→ **What you have to do**
Copy all lines below containing "wire".

→ **Stored data**
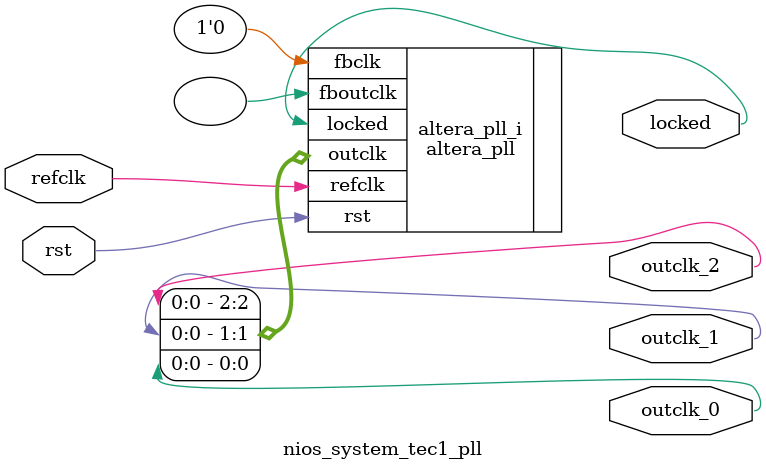
<source format=v>
`timescale 1ns/10ps
module  nios_system_tec1_pll(

	// interface 'refclk'
	input wire refclk,

	// interface 'reset'
	input wire rst,

	// interface 'outclk0'
	output wire outclk_0,

	// interface 'outclk1'
	output wire outclk_1,

	// interface 'outclk2'
	output wire outclk_2,

	// interface 'locked'
	output wire locked
);

	altera_pll #(
		.fractional_vco_multiplier("false"),
		.reference_clock_frequency("50.0 MHz"),
		.operation_mode("normal"),
		.number_of_clocks(3),
		.output_clock_frequency0("100.000000 MHz"),
		.phase_shift0("0 ps"),
		.duty_cycle0(50),
		.output_clock_frequency1("100.000000 MHz"),
		.phase_shift1("7500 ps"),
		.duty_cycle1(50),
		.output_clock_frequency2("50.000000 MHz"),
		.phase_shift2("0 ps"),
		.duty_cycle2(50),
		.output_clock_frequency3("0 MHz"),
		.phase_shift3("0 ps"),
		.duty_cycle3(50),
		.output_clock_frequency4("0 MHz"),
		.phase_shift4("0 ps"),
		.duty_cycle4(50),
		.output_clock_frequency5("0 MHz"),
		.phase_shift5("0 ps"),
		.duty_cycle5(50),
		.output_clock_frequency6("0 MHz"),
		.phase_shift6("0 ps"),
		.duty_cycle6(50),
		.output_clock_frequency7("0 MHz"),
		.phase_shift7("0 ps"),
		.duty_cycle7(50),
		.output_clock_frequency8("0 MHz"),
		.phase_shift8("0 ps"),
		.duty_cycle8(50),
		.output_clock_frequency9("0 MHz"),
		.phase_shift9("0 ps"),
		.duty_cycle9(50),
		.output_clock_frequency10("0 MHz"),
		.phase_shift10("0 ps"),
		.duty_cycle10(50),
		.output_clock_frequency11("0 MHz"),
		.phase_shift11("0 ps"),
		.duty_cycle11(50),
		.output_clock_frequency12("0 MHz"),
		.phase_shift12("0 ps"),
		.duty_cycle12(50),
		.output_clock_frequency13("0 MHz"),
		.phase_shift13("0 ps"),
		.duty_cycle13(50),
		.output_clock_frequency14("0 MHz"),
		.phase_shift14("0 ps"),
		.duty_cycle14(50),
		.output_clock_frequency15("0 MHz"),
		.phase_shift15("0 ps"),
		.duty_cycle15(50),
		.output_clock_frequency16("0 MHz"),
		.phase_shift16("0 ps"),
		.duty_cycle16(50),
		.output_clock_frequency17("0 MHz"),
		.phase_shift17("0 ps"),
		.duty_cycle17(50),
		.pll_type("General"),
		.pll_subtype("General")
	) altera_pll_i (
		.rst	(rst),
		.outclk	({outclk_2, outclk_1, outclk_0}),
		.locked	(locked),
		.fboutclk	( ),
		.fbclk	(1'b0),
		.refclk	(refclk)
	);
endmodule


</source>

→ **Answer area**
	input wire refclk,
	input wire rst,
	output wire outclk_0,
	output wire outclk_1,
	output wire outclk_2,
	output wire locked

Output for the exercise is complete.